(Problem statement) From the first line to the last, give the records again exactly and skip the pictures.

(Excerpted records)
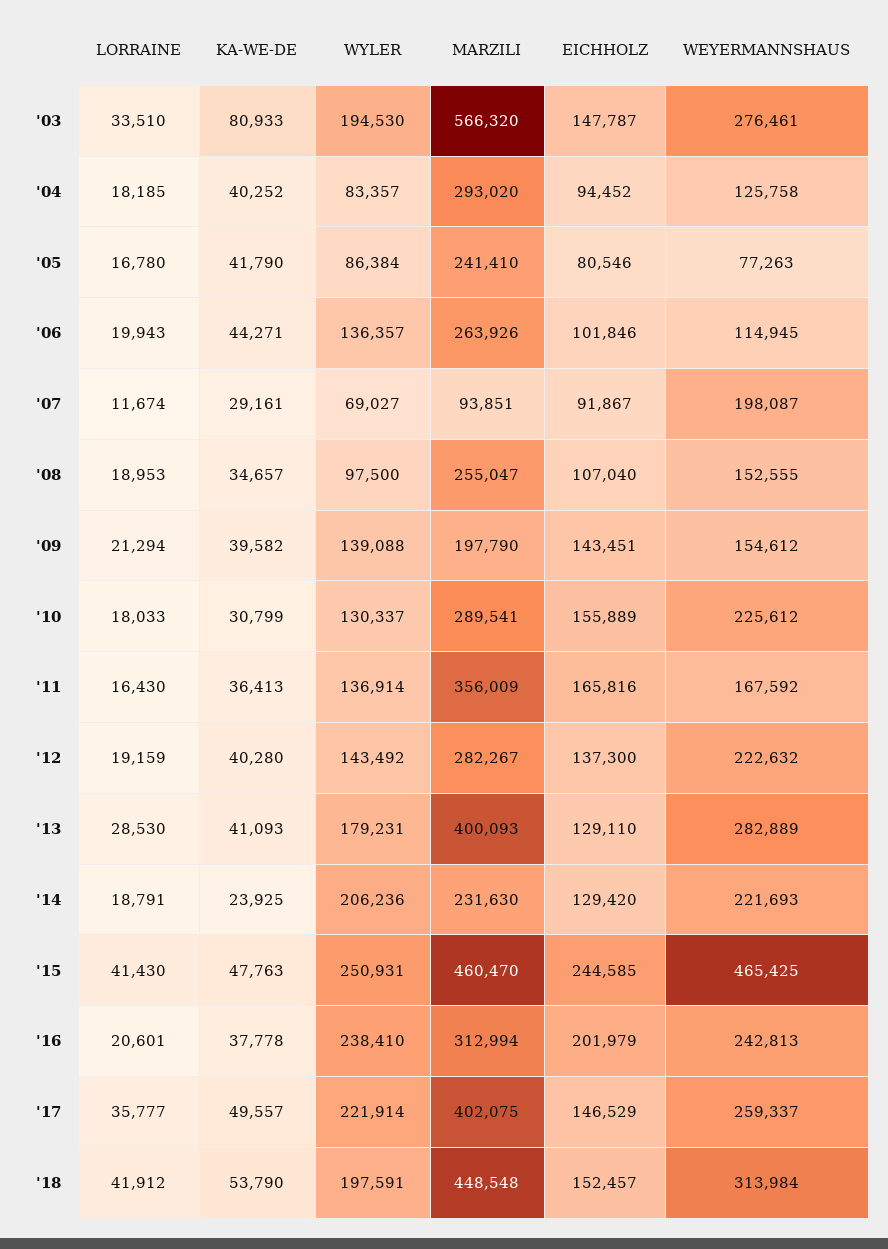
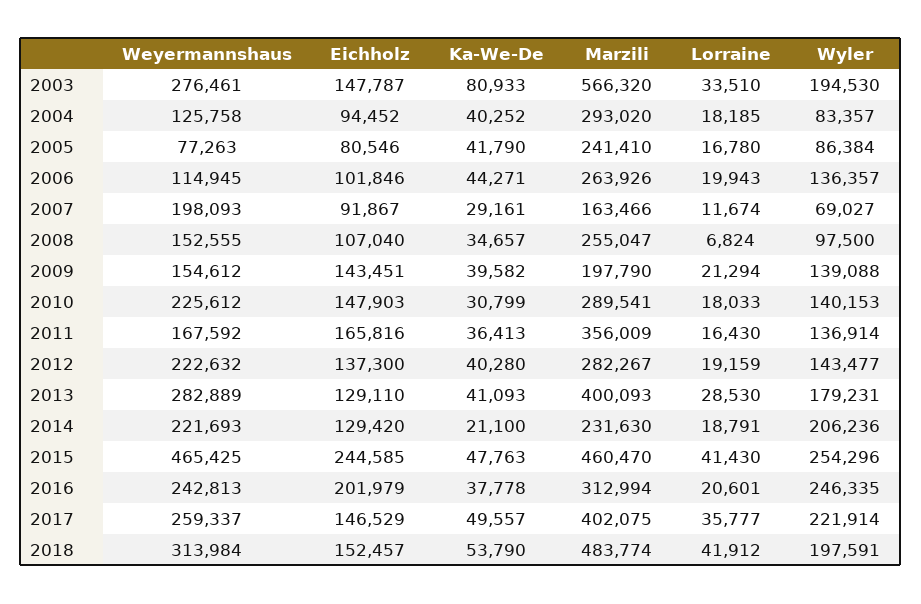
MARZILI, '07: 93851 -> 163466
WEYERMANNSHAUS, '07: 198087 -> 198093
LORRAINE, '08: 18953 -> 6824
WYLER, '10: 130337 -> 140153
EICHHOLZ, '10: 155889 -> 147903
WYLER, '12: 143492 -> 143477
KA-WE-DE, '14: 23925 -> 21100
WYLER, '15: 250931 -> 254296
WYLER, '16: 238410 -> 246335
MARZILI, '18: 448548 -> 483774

(Response to this exercise)
MARZILI, '07: 93851 -> 163466
WEYERMANNSHAUS, '07: 198087 -> 198093
LORRAINE, '08: 18953 -> 6824
WYLER, '10: 130337 -> 140153
EICHHOLZ, '10: 155889 -> 147903
WYLER, '12: 143492 -> 143477
KA-WE-DE, '14: 23925 -> 21100
WYLER, '15: 250931 -> 254296
WYLER, '16: 238410 -> 246335
MARZILI, '18: 448548 -> 483774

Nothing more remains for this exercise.